» **Aim of the exercise**
The lines to repeat are those below from the one containing "Stefano Marcellini" down to the one containing "kinderen op de neonatologie.", both included; reproduce them exactly and nothing else.
==== Input
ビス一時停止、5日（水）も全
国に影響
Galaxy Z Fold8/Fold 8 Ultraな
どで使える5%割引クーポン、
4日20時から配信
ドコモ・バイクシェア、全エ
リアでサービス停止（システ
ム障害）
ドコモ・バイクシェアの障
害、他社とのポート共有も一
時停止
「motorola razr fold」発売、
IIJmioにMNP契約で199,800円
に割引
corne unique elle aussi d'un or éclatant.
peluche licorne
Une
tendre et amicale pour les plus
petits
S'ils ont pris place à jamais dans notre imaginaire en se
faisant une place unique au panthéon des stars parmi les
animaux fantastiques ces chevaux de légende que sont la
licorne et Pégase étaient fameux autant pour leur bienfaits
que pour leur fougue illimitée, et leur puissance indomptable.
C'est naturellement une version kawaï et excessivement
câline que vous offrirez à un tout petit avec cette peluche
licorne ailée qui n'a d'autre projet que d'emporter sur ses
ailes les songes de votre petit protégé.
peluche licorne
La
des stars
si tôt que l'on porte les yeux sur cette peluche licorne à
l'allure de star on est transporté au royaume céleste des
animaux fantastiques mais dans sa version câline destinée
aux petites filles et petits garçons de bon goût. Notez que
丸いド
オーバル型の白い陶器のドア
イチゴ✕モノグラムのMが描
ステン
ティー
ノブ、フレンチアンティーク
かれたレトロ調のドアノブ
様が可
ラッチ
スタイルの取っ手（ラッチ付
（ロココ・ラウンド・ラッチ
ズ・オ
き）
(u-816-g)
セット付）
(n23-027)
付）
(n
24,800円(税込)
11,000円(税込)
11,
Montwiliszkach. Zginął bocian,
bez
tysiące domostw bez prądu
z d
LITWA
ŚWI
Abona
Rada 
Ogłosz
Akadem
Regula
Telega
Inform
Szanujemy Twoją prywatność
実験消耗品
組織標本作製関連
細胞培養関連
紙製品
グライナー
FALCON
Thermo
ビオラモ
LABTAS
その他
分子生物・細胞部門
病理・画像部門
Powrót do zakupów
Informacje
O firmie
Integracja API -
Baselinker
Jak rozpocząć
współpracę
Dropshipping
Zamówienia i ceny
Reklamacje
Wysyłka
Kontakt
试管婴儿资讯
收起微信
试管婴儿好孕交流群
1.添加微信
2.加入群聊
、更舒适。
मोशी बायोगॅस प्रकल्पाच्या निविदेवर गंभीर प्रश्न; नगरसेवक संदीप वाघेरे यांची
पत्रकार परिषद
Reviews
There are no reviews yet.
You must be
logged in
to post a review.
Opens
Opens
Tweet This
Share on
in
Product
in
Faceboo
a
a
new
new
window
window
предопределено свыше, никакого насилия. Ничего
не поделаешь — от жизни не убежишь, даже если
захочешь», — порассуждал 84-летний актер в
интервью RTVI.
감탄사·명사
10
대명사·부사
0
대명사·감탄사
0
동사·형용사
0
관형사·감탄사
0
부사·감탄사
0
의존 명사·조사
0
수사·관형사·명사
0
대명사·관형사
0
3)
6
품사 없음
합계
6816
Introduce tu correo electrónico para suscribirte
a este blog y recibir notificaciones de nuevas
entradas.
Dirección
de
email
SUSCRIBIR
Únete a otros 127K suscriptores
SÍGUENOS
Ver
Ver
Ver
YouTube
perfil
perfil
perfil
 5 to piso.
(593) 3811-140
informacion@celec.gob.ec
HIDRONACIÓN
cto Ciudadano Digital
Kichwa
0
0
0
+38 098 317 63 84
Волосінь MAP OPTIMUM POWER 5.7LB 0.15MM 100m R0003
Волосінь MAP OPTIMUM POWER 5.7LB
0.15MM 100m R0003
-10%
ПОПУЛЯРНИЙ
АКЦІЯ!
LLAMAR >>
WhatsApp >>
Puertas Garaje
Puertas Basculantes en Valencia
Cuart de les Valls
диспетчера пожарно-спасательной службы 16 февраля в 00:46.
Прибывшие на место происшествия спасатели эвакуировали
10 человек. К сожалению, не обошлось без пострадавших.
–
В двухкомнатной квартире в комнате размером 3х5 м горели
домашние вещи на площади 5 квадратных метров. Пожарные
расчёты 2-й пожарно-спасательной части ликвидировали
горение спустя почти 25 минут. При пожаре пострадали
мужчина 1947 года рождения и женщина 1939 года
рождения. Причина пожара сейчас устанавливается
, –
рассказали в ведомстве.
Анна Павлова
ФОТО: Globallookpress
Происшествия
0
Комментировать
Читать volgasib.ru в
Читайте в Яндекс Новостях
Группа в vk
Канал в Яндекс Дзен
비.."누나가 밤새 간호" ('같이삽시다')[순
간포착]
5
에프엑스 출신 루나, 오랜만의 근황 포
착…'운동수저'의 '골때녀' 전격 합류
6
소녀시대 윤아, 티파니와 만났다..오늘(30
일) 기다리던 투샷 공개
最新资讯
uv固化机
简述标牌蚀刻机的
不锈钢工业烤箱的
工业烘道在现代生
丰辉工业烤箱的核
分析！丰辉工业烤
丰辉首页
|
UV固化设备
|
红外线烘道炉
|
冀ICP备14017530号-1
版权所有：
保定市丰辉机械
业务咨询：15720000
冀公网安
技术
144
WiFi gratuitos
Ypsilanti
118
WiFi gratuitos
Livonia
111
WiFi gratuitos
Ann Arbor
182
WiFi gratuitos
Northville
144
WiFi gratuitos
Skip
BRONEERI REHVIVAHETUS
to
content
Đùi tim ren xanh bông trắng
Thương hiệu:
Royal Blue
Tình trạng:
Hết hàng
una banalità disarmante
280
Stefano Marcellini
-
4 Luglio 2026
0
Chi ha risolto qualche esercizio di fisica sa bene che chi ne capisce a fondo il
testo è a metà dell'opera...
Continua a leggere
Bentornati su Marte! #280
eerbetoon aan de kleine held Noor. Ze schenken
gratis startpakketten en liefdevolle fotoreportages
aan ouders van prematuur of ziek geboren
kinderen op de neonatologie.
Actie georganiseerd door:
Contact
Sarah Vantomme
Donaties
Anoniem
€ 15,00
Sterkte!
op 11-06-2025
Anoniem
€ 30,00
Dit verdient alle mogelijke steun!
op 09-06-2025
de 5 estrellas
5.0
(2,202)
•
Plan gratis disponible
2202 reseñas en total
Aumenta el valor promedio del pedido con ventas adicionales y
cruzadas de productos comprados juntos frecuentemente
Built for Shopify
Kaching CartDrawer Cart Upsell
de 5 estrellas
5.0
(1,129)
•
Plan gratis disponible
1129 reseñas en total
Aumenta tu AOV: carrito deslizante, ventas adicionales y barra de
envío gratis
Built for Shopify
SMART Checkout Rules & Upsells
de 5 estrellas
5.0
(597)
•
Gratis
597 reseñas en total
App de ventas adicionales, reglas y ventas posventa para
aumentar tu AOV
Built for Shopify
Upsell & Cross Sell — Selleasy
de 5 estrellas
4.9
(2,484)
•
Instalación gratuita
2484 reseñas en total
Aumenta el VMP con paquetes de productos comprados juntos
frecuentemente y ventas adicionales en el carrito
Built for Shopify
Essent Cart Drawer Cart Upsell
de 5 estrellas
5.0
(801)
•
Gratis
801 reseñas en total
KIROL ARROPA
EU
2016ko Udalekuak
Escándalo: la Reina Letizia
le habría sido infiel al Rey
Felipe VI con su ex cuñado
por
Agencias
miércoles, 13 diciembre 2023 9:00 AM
========
» **Solution for this exercise**
Stefano Marcellini
-
4 Luglio 2026
0
Chi ha risolto qualche esercizio di fisica sa bene che chi ne capisce a fondo il
testo è a metà dell'opera...
Continua a leggere
Bentornati su Marte! #280
eerbetoon aan de kleine held Noor. Ze schenken
gratis startpakketten en liefdevolle fotoreportages
aan ouders van prematuur of ziek geboren
kinderen op de neonatologie.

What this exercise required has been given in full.